Don't Tell Them They Are Wrong.
We are all clear we need to make sales and we’ve designed all sort of arguments to convince prospects about our products and services being the best option for them. Obviously.

Many of these arguments are focused on the product and its most prominent features, others are focused on customers and their needs.

However, there are arguments which seem to me particularly special and are those  focusing on competitors.

And I do say “special” not because they are actually good but precisely, in my opinion, quite the opposite: they’re the worst way to start a conversation with a prospect whom you hope to convince about buying your products or services.

I'm not good because I am good, but because my competitors suck.


Many times I have heard salespeople tell prospective customers things like "you paid too much money for that product," "your security system is useless", "your website design is rubbish" and so forth.


Anyone can be better than a bad product. Always compare yourself with the best one or one better than you.


And although at first glance it might look interesting to highlight for your prospect the shortcomings of other people’s work or competing products, it turns to be quite a poor sales strategy mainly for the following reasons:

  • It shows your strength depends on others’ weaknesses: It shouldn’t be necessary to compare your own product with the lower-quality ones to show how good yours can be. It should be the other way around: that your product (or services) are able to beat the best performers in the industry.
  • It forces you to explain why you consider competition sucks: and that has always seem to me the less professional thing a sales guy can do. Investing your time (and your client’s) to criticize competitors is quite wasteful.
  • It creates a negative ambiance for your sales presentation: Maybe if you are fond of gossiping along the hall and stuff like that, this situation will not bother you, but criticism (when it’s not constructive) generates negative energies all around it, and that's the least thing you want to emerge during your sales presentation.

Think for a moment about the kind of image you’re creating on your prospect while you devote your time to criticizing competitors. What kind of image do you think it’ll be? Is that the kind of impact you want to generate? Is it good for your ultimate goal, which is closing the deal?
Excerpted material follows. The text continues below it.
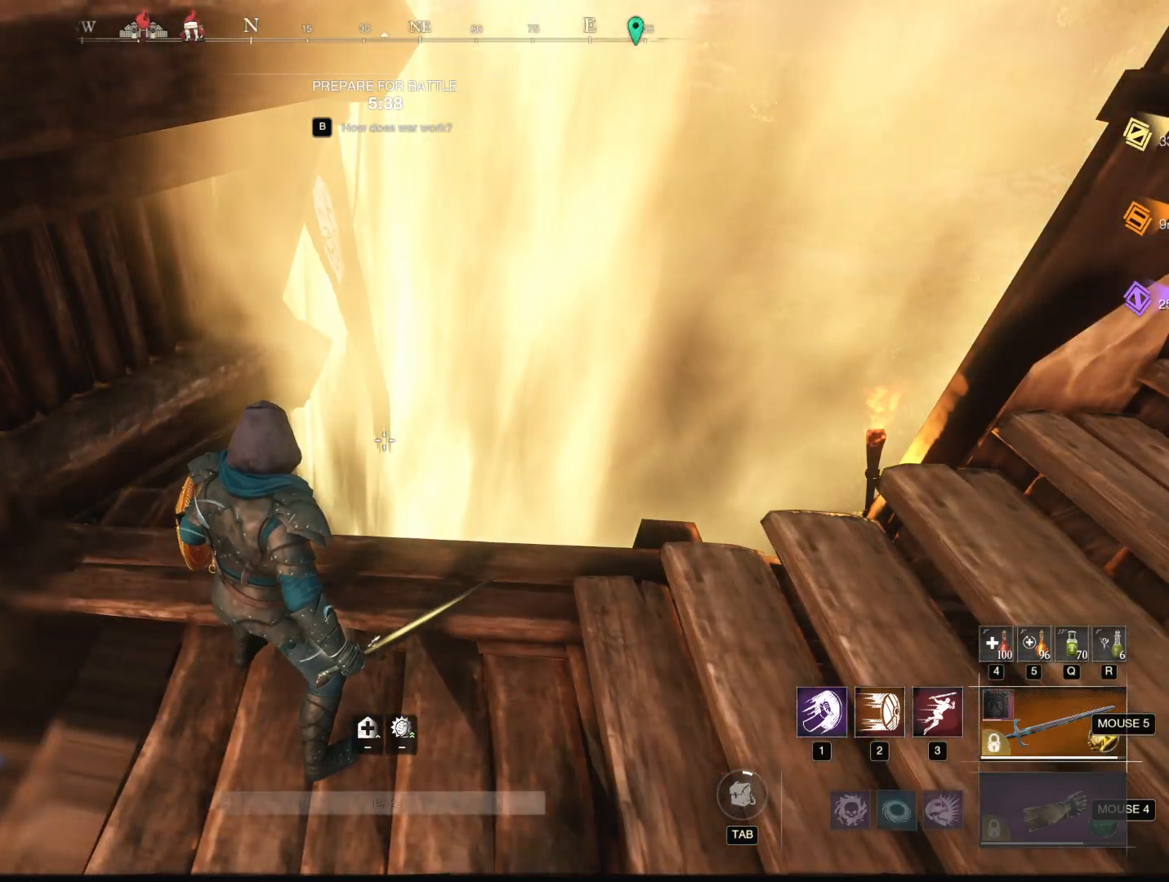
{"keys": [], "mouse": [], "events": []}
Nobody likes to be told they make bad decisions.


Whatever the product your prospect has already purchased or the services he contracted, when the decision to buy was made, you must assume he was perfectly (or nearly perfectly) sure it was the right thing to do.

That is, at that time, your “I-want-this-person-to-be-my-customer” reviewed all the information available and, based on its own criteria (whether such criteria is the best one or not), made the decision to buy the product in question or hire a particular supplier.


Want to abruptly end a conversation? Suggest your client he doesn’t know how to make good decisions.


By trying to show him that what he bought or hire, doesn't work, it’s bad, doesn’t sell or it’s simply worthless, is a clear and rude way to tell him his decision, and the whole process surrounding it, was wrong and with that, my dear entrepreneur, you’ll have won a slam in your face and a goodbye.

Value others the same way you’d like to be valued.


Properly valuing the work of others creates good energy, and that’s something your future customers will appreciate. Valuing what others do also allows you to create a more professional image of yourself, and that your client will also appreciate.

A sales presentation focused on positive stuff, always adding value, highlighting the reasons why your product or proposal will efficiently and sufficiently solve your customer’s needs will always be a more positive one.


Always value other people’s works and products, so that your own stuff is valued the same way.


Also, if the product your prospective customer bought is really that bad, he will soon realize that because it’ll become evident to the naked eye and it’ll be enough for you to say something like, "Can you see the difference?" to invite him make the whole comparison.

Keep these tips in mind the next time you make a sales presentation.

Focus your conversation on your customer’s needs and how your product (or your services) can fulfill them and, when you feel the need to refer to what your customer has already bought, make sure you always do it constructively and avoid unnecessary criticism.

Besides, and after all, there are no perfect products. Or are there?